Friday, August 23, 2019

Exquisite beauty

by Anita Still from Surviving After the Loss of An Older Child

In my mind's eye, I imagined peering over God's shoulder, watching as He attached a radiant gem of vivid green (peridot is my firstborn's birthstone) to my tapestry. Curiously I wondered why the gem? After all, wasn't He attaching exquisite beauty during the greatest tragedy of my life? God looked up and our eyes met. His eyes were brimming with tears. Seeing God in tears made my eyes well up too, but I was still puzzled. Why would God be overcome with sadness while working on something so beautiful? Then it hit me. God knew my sorrow intimately, because He too had lost a son.

~She tells her son's story here~

So why the tapestry illustration? The tapestry is a poetic way for me to represent my life on earth. In my imagination, it is unfinished because my life is unfinished. God painstakingly works the fine stitches with real gold thread as He ponders the moments that have transpired in his daughter's life. Yes! I am God's daughter and so are you! (Whether one believes in Him or not doesn't change the fact that each child is either His son or daughter).

Before gold can be used in my tapestry, it must first be melted in the fires of tragedy to remove the impurities before it is spun into fine gold thread.
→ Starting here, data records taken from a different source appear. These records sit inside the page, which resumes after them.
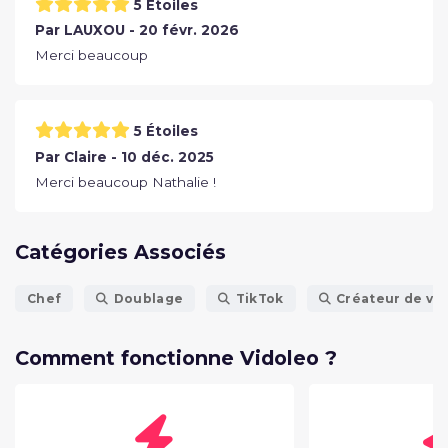
5 Étoiles
Par LAUXOU - 20 févr. 2026
Merci beaucoup
5 Étoiles
Par Claire - 10 déc. 2025
Merci beaucoup Nathalie !
Catégories Associés
Chef
Doublage
TikTok
Créateur de vi
Comment fonctionne Vidoleo ?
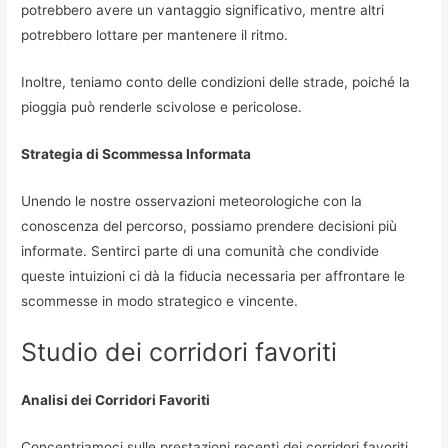
potrebbero avere un vantaggio significativo, mentre altri
potrebbero lottare per mantenere il ritmo.
Inoltre, teniamo conto delle condizioni delle strade, poiché la
pioggia può renderle scivolose e pericolose.
Strategia di Scommessa Informata
Unendo le nostre osservazioni meteorologiche con la
conoscenza del percorso, possiamo prendere decisioni più
informate. Sentirci parte di una comunità che condivide
queste intuizioni ci dà la fiducia necessaria per affrontare le
scommesse in modo strategico e vincente.
Studio dei corridori favoriti
Analisi dei Corridori Favoriti
Concentriamoci sulle prestazioni recenti dei corridori favoriti,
God adds precious gems in places where my faith has been thoroughly tested, like the terrible tragedy that took the life of my son.

What do the gems represent? Gems are formed deep in the earth where all the right combinations come together: minerals, pressure, and heat. Once cut and polished, they are a pure vision to behold. Likewise, my heart grows deeper and richer in thought and action after tested by the pressure of adversity. Just as stress is required to make gems bright and beautiful, my soul has the opportunity to be refined and purified under the stress of loss.

The knowing look in the teary eyes of God told me that He understood my sorrow. He lost His only Son to crucifixion. It must have been torture for Him to not intervene. I wondered...was it torture also for God to not intervene to save the life of my son?

It is most difficult for us to comprehend that our children are allowed to die. I don't have the infinite mind of God, but this much I understand: He did not intervene to save His own Son because Jesus was on a life-and-death mission to save Planet Earth. If God had stepped in and prevented His Son's sacrifice, that would have changed the trajectory of humanity. There would be no hope of a Grand Reunion with our children someday.

I am so relieved I have reason to hope that I will see my beloved son again. While I wait in expectation, I cling to this truth: God knows my pain for He has experienced worse. For now, this must be enough. After all, I will have all of eternity to get my questions answered. With my firstborn sitting right beside me and surrounded by my family, we will listen as God fills in the missing details of Greg's story. He will fill in the details of your story too. Can you picture it?